Figure 1
Decision tree for search for articles leading to the confirmatory and extended analysis; * including effects that did not fit inclusion criteria, explicit inference, and effects from five preliminarily coded articles; all e = 127 coded effects can be found in the data matrix online.

Figure 2
Forest plots for the confirmatory analysis (A), extended analysis (B), behavior only in the confirmatory data (C), and extended data (D). Note that sample sizes sometimes include decimals as insufficient information on subsamples were provided in the original articles and we assumed equal-sized cells; thickness of CIs indicates higher precision.

Figure 3
Publication bias methods. (A) association between effect size (Hedges’ g) and sample size; shades are the 95% CI; (B) association between effect size and standard error in a funnel plot; vertical full line is the raw summary effect; black full dots are imputed effects for trim-and-fill; vertical dashed line is the trim-and-fill corrected effect; the diagonal dashed line is Egger’s regression.
Table 1
Different effect size correction methods and Hedges’ g with 95% CI. See supplementary document for details.
| Correction Approach | Description | Source | Confirmatory Model(e = 48) | Pursuit Confirm(e = 26) | Extended Model(e = 71) | Pursuit Extend(e = 40) |
|---|---|---|---|---|---|---|
| Trim & Fill | Liberal correction based on mirrored studies | Duval & Tweedie, 2000 | 0.33 [0.22; 0.43] | 0.16 [–0.003; 0.33] | 0.19 [0.11; 0.26] | 0.19 [0.08; 0.30] |
| PET method | Conservative correction based on the intercept of Egger’s regression (PEESE with asterisk) | Stanley, 2008 | –0.12 [–0.35; 0.11] | –0.11* [–0.24; 0.02] | –0.03* [–0.11; 0.06] | –0.05* [–0.17; 0.06] |
| Selection model | Assigns different weights to significant and nonsignificant effects | Vevea & Hedges, 1995 | 0.15 [–0.02; 0.32] | 0.13 [–0.07; 0.34] | 0.06 [0.01; 0.11] | 0.04 [–0.002; 0.08] |
| P-uniform | Assumes a uniform distribution of p-values (p < .05) conditioned on the true underlying effect size. | van Assen et al., 2015 | 0.21 [–0.05; 0.41] | 0.27 [–0.07; 0.54] | 0.13 [–0.10; 0.32] | 0.16 [–0.14; 0.39] |
| P-uniform* | Also contains information from nonsignificant effects (p ≥ .05) | van Aert et al., 2016; van Aert & van Assen, 2019 | 0.17 [0.05; 0.29] | 0.20 [0.03; 0.38] | 0.16 [0.07; 0.25] | 0.15 [0.03; 0.28] |
| Hybrid method | Assumes a bias in published effects, but not in unpublished effects | van Aert & van Assen, 2018 | 0.11 [0.001; 0.23] | 0.10 [–0.04; 0.29] | 0.07 [–0.03; 0.18] | 0.07 [–0.07; 0.22] |

Figure 4
Meta-regression to identify moderators.
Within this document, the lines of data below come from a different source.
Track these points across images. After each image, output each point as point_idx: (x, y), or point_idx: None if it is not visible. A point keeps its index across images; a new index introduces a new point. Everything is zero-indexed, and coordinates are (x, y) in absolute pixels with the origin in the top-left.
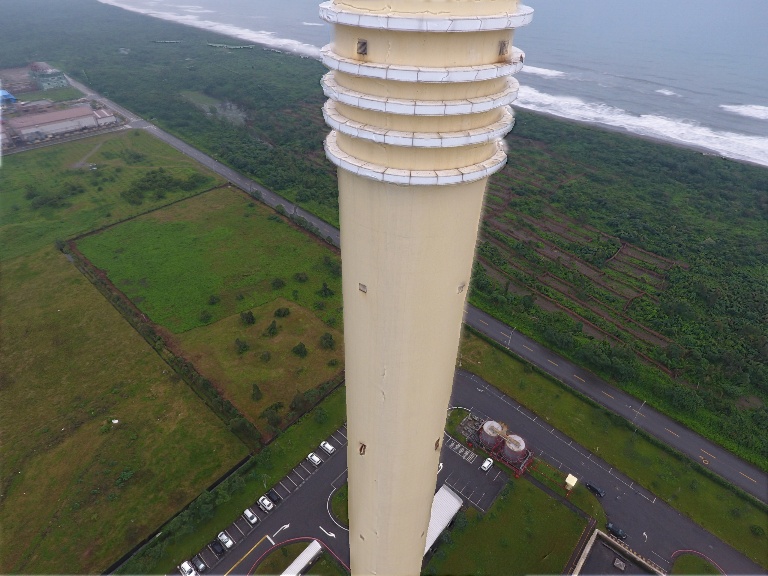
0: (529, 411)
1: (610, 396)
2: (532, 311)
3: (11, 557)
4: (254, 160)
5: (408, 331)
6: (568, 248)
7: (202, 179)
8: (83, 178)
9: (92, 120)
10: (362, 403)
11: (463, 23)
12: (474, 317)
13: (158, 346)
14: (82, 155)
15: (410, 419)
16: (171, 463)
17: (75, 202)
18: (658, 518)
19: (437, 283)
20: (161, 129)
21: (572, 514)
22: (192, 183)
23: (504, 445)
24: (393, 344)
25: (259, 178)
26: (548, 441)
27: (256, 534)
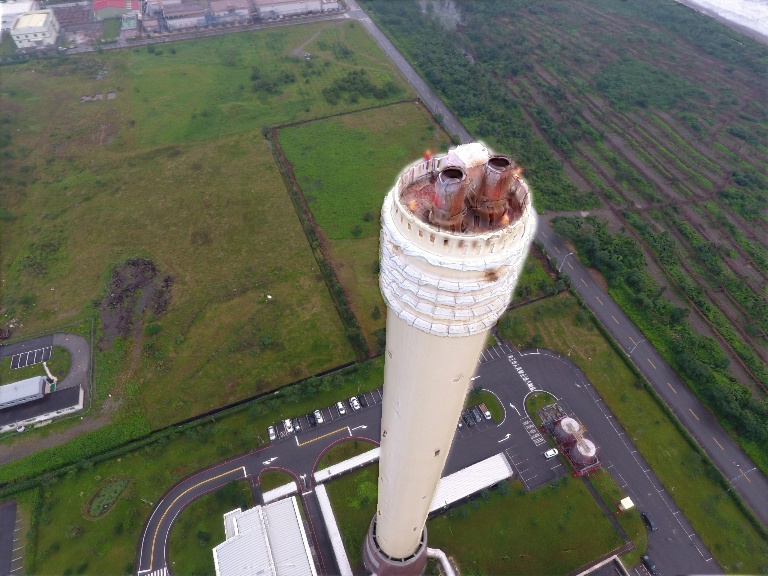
0: (619, 424)
1: (720, 446)
2: (677, 327)
3: (188, 367)
4: (449, 77)
5: (413, 391)
6: (767, 268)
7: (395, 89)
8: (297, 67)
9: (318, 4)
10: (387, 409)
11: (450, 266)
12: (608, 311)
13: (314, 245)
14: (302, 42)
15: (413, 435)
16: (298, 344)
17: (285, 91)
18: (703, 575)
19: (436, 373)
20: (374, 24)
21: (613, 530)
22: (385, 92)
23: (575, 444)
24: (404, 392)
25: (448, 99)
26: (624, 459)
27: (341, 422)
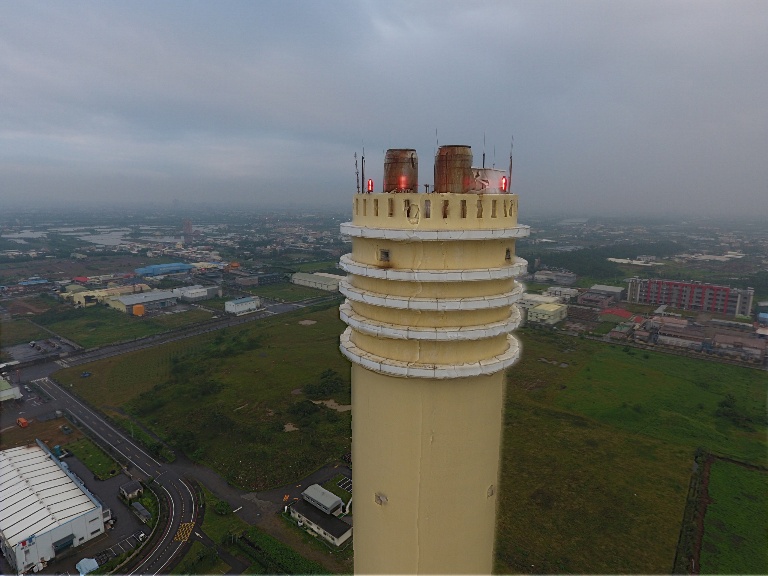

Bubble size indicates sample size of the study; estimates in the panels are zero-order and for the black lines; continuous moderators are based on a pre-study and are centered on the scale-midpoint; rectangles contain potentially interesting effects (details, see supplementary document); additional estimates: (A): gray line: b = –0.01, 95%CI [–0.30, 0.28], dashed line: b = –0.09, 95%CI [–0.25, 0.06]; (B): gray line: b = 0.04, 95%CI [–0.23, 0.30], dashed line: b = 0.06, 95%CI [–0.11, 0.22]; (C): gray line: b = 0.21, 95%CI [–0.18, 0.59], dashed line: b = 0.04, 95%CI [–0.15, 0.22]; (D): gray line: b = –0.09, 95%CI [–0.18, 0.01], dashed line: b = –0.02, 95%CI [–0.09, 0.05]; (E): gray line: b = 0.08, 95%CI [0.02, 0.14], dashed line: b = 0.03, 95%CI [–0.01, 0.07].